Everyone laughed, except for Luca. I tried to read his face, but he leaned back into the darkness of the porch where the winter moon’s light didn’t penetrate.
“You can all go to hell!” I exclaimed angrily, but that only amused the girls all the more, so I quit the porch and left them laughing at me.
It was real surprising the next day to find out that Reverend Hamilton had hanged himself in his own house. Or I should say, all of us, excepting Luca and Jewel, were surprised; Luca, because he had never met the reverend; and Jewel, who just nodded when I told her, as if it was something she’d been expecting all along. I just couldn’t figure it out, but like all things I couldn’t figure out, I didn’t dwell on it, but let myself be happy that there was one less person in the world to be making trouble for us.
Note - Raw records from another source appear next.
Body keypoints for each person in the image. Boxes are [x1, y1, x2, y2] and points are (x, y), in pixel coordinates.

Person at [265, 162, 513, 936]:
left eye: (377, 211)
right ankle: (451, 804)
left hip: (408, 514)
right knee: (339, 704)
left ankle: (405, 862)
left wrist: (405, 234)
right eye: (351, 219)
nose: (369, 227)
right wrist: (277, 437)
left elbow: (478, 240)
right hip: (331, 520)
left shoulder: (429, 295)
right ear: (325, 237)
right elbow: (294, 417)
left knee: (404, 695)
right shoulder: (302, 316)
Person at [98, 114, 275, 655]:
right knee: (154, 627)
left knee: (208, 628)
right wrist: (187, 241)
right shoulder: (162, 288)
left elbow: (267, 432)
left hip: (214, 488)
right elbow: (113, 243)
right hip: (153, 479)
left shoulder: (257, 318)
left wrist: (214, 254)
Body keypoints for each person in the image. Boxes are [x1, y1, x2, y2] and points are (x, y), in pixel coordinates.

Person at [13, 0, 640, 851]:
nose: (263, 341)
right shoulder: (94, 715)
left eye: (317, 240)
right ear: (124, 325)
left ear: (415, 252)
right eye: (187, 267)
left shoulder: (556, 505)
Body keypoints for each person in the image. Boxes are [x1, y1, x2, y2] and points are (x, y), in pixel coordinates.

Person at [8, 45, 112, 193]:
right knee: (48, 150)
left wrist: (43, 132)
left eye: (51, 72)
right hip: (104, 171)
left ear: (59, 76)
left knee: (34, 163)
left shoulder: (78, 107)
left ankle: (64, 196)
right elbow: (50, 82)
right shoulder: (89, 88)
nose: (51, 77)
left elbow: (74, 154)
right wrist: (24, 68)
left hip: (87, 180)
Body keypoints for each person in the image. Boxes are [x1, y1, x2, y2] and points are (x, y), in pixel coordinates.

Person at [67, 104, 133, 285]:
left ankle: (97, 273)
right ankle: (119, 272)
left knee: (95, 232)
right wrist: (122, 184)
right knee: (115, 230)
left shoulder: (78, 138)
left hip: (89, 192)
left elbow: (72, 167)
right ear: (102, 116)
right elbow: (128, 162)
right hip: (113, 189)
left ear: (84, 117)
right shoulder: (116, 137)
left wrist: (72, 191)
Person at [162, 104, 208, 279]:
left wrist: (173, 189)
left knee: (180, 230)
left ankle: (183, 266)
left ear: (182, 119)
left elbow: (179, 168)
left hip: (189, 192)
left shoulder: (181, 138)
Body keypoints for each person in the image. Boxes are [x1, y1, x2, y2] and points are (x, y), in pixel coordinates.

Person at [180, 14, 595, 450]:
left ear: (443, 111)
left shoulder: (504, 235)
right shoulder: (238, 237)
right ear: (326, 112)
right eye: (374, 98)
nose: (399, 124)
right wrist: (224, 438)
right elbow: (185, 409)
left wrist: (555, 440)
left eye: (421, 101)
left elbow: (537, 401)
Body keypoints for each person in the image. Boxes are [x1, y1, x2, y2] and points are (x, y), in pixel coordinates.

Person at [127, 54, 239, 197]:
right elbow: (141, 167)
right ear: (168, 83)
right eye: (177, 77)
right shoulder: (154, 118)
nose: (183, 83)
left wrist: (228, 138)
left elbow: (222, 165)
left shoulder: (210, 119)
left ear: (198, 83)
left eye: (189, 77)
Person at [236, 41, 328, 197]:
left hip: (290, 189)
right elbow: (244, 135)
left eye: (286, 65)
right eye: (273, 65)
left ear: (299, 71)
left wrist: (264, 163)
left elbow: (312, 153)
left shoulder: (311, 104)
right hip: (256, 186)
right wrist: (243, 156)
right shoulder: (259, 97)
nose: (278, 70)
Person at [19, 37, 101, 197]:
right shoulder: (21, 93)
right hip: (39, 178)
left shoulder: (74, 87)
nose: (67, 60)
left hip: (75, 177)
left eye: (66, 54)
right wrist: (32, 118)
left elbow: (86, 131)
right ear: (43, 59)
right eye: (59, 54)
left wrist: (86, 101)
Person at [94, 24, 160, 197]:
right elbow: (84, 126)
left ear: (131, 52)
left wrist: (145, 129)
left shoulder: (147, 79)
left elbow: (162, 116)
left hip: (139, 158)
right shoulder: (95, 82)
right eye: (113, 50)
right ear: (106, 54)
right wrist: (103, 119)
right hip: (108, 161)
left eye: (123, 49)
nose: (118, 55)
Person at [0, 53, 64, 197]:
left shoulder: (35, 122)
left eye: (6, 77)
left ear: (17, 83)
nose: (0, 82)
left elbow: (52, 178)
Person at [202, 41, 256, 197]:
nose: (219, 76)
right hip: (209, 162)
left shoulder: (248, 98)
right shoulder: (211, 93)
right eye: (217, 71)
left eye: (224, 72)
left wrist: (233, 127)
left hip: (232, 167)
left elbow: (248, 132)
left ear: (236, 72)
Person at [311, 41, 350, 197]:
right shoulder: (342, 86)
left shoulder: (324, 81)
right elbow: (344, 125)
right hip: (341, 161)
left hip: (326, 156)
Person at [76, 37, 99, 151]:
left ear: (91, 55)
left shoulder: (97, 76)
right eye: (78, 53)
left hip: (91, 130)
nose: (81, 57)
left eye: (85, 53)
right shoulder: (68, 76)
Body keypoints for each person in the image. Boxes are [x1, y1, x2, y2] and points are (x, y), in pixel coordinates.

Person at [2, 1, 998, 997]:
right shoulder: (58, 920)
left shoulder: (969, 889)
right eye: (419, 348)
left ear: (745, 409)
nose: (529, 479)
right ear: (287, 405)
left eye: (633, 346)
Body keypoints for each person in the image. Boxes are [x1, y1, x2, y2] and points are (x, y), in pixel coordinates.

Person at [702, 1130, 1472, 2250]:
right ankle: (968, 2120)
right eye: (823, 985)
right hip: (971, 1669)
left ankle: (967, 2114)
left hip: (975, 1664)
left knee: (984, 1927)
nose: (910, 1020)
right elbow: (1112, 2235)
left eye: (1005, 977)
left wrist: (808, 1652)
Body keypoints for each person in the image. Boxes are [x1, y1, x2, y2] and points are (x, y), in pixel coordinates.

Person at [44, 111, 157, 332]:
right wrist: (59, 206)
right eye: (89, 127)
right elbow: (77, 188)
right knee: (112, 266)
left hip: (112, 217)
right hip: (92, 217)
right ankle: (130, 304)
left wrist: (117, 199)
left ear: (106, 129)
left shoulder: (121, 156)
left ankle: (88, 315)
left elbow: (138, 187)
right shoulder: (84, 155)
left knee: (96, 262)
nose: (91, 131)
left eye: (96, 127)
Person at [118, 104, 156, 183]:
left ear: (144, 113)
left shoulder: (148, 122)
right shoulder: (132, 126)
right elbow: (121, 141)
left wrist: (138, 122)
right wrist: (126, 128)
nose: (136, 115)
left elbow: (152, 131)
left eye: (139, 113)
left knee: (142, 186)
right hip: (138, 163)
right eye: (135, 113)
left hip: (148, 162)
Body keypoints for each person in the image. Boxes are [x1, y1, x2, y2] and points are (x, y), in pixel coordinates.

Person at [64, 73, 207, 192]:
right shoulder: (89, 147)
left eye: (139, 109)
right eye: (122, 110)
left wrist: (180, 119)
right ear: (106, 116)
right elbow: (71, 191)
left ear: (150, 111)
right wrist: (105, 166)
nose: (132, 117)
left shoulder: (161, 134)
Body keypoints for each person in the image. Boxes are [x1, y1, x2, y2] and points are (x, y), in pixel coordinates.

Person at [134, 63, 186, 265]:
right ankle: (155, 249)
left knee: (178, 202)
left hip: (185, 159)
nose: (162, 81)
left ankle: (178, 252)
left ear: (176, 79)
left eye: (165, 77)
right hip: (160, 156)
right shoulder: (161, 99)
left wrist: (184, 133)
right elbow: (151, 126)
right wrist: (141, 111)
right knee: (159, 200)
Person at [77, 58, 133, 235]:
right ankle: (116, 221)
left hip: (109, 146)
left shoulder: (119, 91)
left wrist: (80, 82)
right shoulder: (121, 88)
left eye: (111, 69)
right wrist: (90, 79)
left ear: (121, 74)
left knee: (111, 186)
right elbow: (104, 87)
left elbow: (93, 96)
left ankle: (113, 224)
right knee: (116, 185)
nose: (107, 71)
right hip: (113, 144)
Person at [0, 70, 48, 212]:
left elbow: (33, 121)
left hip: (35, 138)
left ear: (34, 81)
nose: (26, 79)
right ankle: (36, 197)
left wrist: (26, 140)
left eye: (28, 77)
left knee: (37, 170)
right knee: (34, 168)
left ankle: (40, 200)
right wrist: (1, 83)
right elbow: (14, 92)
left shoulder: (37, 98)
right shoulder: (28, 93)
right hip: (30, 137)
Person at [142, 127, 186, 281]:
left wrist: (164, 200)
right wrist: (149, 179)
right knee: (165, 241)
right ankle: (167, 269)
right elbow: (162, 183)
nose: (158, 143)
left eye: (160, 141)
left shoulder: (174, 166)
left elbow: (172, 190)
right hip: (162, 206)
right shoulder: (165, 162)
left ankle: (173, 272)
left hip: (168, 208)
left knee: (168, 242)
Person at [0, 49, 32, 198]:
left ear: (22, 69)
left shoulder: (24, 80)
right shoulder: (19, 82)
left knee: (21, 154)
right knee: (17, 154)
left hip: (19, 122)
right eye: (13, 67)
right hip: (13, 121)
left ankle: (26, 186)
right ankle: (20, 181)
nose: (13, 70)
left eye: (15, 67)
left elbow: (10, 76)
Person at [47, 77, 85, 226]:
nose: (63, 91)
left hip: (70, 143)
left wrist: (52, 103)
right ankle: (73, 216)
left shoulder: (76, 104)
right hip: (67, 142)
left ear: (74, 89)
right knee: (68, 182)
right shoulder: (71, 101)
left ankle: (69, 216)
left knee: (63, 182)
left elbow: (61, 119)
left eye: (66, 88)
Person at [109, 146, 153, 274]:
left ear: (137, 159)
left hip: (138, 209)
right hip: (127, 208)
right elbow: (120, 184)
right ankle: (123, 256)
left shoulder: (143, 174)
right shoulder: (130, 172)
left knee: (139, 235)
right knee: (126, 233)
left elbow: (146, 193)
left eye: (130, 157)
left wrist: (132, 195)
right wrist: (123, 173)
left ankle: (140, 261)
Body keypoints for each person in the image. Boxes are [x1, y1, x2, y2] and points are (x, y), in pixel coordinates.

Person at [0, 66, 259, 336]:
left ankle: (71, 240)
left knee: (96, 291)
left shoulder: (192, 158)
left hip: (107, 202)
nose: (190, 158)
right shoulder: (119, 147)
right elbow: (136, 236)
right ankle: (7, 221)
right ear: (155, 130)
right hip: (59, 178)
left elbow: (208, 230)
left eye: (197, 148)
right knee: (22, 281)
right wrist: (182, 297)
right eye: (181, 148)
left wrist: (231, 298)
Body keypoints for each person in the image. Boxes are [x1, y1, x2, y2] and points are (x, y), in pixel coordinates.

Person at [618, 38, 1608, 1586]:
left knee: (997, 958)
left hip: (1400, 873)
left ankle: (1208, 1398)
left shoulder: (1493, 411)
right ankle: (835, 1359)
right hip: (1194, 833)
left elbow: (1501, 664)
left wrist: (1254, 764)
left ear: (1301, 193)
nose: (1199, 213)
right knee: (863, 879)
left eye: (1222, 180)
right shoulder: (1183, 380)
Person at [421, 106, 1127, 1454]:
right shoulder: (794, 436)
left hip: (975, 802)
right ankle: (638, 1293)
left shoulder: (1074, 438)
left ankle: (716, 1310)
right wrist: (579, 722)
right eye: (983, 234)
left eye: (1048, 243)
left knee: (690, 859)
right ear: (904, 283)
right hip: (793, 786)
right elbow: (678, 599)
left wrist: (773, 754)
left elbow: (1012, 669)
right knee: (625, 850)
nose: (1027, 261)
My only worry was that the old bastard’s suicide would mean Aaron and Seth would return to be with their mother, and Aaron might come after me again. But I needn’t have worried because when they buried the reverend a few days later, we heard that neither Aaron nor Seth had been in attendance. Maybe they were too embarrassed to come. The Christian cemetery would not take him, pastor or no pastor, because he’d died a suicide and he would have to rest—if God let suicides rest and common wisdom held he did not— in the unhallowed ground next to the cemetery where Galen buried its indigents and others without bonafides.